La nouvelle a fait le tour du monde rapidement : il y aura une pénurie de bacon en 2013.
En fait, quand je dis « le tour
du monde », je parle de celui des Occidentaux, évidemment. Ce ne sont pas
les habitants d’un des 80 pays qui subiront une crise alimentaire au cours des
prochaines années qui pleureront sur votre sort.
Eux, les céréales, ils les mangent,
ils ne les donnent pas à leurs animaux. En fait, plus simple encore : ils
n’en ont plus et ils ne les mangent plus.
Alors, semblerait-il que le prix du porc va
augmenter au cours de la prochaine année passant d’environ 0,50 $ à 1 $
de plus le kilo. Pas le choix, les sécheresses ont fait grimper le prix des
céréales et comme les animaux de ferme ne mangent que ça, il en coûte
maintenant 180 $ pour élever un porc malgré le fait qu’il ne peut être
vendu que 150 $ sur le marché.
Ce n’est pas ce qui va aider les
fermiers déjà surendettés à joindre les deux bouts.
Mais est-ce réellement à cause des sécheresses
et des changements climatiques?
On ne peut pas encore prouver de lien
de cause à effet qui expliquerait tout, malheureusement.
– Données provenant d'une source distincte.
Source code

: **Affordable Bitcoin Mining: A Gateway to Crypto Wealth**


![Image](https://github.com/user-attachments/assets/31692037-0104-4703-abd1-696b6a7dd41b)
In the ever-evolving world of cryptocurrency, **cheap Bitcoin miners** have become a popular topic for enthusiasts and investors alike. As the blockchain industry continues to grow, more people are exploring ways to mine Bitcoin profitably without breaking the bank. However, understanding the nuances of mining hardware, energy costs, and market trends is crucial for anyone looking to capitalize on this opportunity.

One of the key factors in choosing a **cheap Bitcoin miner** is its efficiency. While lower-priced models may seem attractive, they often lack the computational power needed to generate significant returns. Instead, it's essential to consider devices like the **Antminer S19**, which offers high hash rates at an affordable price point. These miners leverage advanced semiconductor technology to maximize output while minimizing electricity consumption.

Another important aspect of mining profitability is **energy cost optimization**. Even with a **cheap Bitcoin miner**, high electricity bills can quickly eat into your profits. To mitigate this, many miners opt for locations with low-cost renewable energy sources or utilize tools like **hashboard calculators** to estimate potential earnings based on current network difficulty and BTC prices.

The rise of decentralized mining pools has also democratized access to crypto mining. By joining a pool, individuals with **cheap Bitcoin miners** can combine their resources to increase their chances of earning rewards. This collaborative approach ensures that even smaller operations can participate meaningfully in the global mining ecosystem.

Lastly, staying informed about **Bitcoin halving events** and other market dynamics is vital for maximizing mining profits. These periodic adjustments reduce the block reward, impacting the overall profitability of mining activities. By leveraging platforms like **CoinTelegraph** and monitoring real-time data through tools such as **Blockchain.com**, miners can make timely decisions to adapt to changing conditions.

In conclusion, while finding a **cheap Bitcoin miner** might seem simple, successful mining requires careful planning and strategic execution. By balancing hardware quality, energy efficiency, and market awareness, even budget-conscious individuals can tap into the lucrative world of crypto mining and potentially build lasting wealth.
Mais d’autres pistes
pourraient être considérées pour accuser cette hausse de prix des denrées de
base comme la transformation des cultures alimentaires en cultures des
agrocarburants ou… la spéculation financière!
En 2010, Nicolas Sarkozy dénonçait la
spéculation financière comme facteur premier de l’augmentation des prix des
cultures. À ce moment, le prix du blé avait d’ailleurs augmenté de 70 %
entre mai et août.
Qu’est-ce que la spéculation
financière en agriculture?
En fait, le monde de l’agriculture a
besoin d’investisseurs, car il y a beaucoup de risques dans ce domaine. Le
producteur peut vendre à l’avance ses céréales à des intervenants financiers
qui prennent une partie de ces risques. Ces derniers peuvent acheter un
pourcentage des stocks et les revendre quand ils le veulent, à qui ils le
veulent et de la façon la plus rentable pour eux.
Évidemment, cette prise en charge de
risques doit être récompensée par des bénéfices, comme dans ce populaire exemple :
« En 2010, le fondateur du fonds
spéculatif Armajaro avait acheté près de 240 100 tonnes de cacao sur le marché
du NYSE Liffe, soit 15 % des stocks mondiaux – une opération
d'accaparement légale, connue sous le nom de "corner". Résultat :
les cours du cacao grimpaient à des niveaux records jamais vus depuis 1977. D'après Jeune Afrique, quelques années auparavant, une opération similaire sur du
cacao avait rapporté au fond quelque 60 millions de dollars de bénéfices. » (Le Monde, 2012)
Alors se pourrait-il que la
spéculation financière en agriculture occasionne la hausse exagérée des prix
des céréales que les consommateurs finiront par payer?
En ce moment, le monde de la finance n’a
jamais autant investi en agriculture.
« Olivier de Schutter explique que les
investisseurs financiers ont accouru sur ce marché quand d'autres déclinaient : "Celui
d'Internet a disparu à la fin de l'année 2001, celui des actions peu après, et
le marché immobilier américain en
août 2007. A mesure que chaque bulle éclatait, les grands investisseurs
institutionnels migraient vers un autre marché habituellement considéré, à
chaque fois, comme plus stable que le précédent." Bref,
pour le rapporteur de l'ONU, les matières premières agricoles sont comparables
à "d'autres
valeurs refuges, comme l'or”. » (Le Monde, 2012)
Votre bacon vous
coûtera plus cher en 2013. Votre jambon aussi, par le fait même. Puis, votre
filet mignon, votre bœuf haché, vos poitrines de poulet et vos grosses dindes Butterball.
Pendant ce temps, des
pays vivront leurs plus grandes crises alimentaires.
Et le marché
financier n’est régi par aucune loi concernant les investissements en
agriculture.
Je le rappelle,
aucune étude ne réussit à démontrer le lien de cause à effet entre la flambée
du prix des céréales et la spéculation financière, mais si toutefois il y avait
un lien, ce lien qui vous ferait payer plus cher pour vos produits de base et
qui provoquerait des famines afin d’enrichir davantage le marché financier…
On ne peut pas
résumer la situation actuelle dans le monde agricole à la spéculation
financière, mais on ne doit pas non plus en négliger son importance.